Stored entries
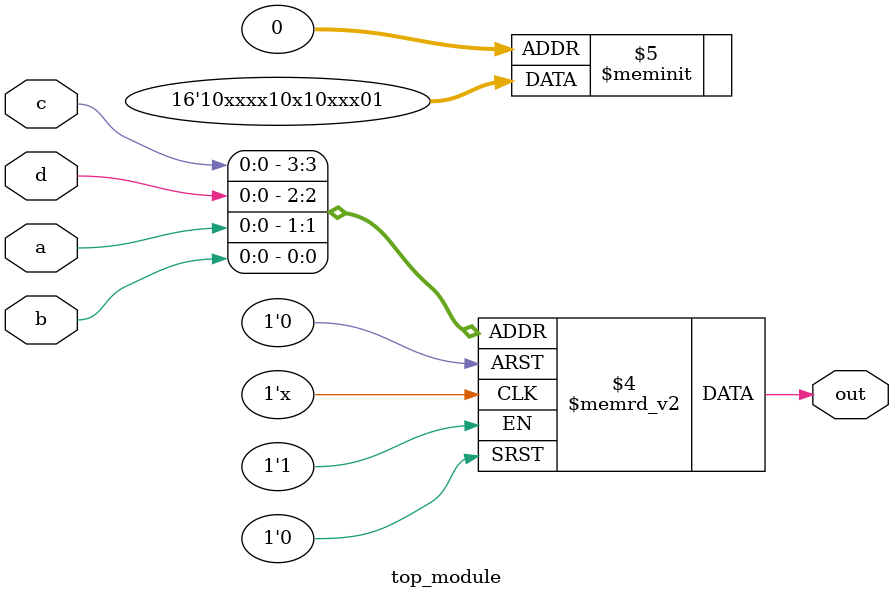
<source format=sv>
module top_module (
    input a,
    input b,
    input c,
    input d,
    output reg out
);

always @(*) begin
    case ({c, d, a, b})
        4'b0000, 4'b0110, 4'b1001, 4'b1111: out = 1'b1;
        4'b0001, 4'b0101, 4'b1000, 4'b1110: out = 1'b0;
        default: out = 1'bx;
    endcase
end

endmodule

</source>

## Assignment
Exclude the pictures. Write out the remaining data exactly.

## Response for this exercise
<source format=sv>
module top_module (
    input a,
    input b,
    input c,
    input d,
    output reg out
);

always @(*) begin
    case ({c, d, a, b})
        4'b0000, 4'b0110, 4'b1001, 4'b1111: out = 1'b1;
        4'b0001, 4'b0101, 4'b1000, 4'b1110: out = 1'b0;
        default: out = 1'bx;
    endcase
end

endmodule

</source>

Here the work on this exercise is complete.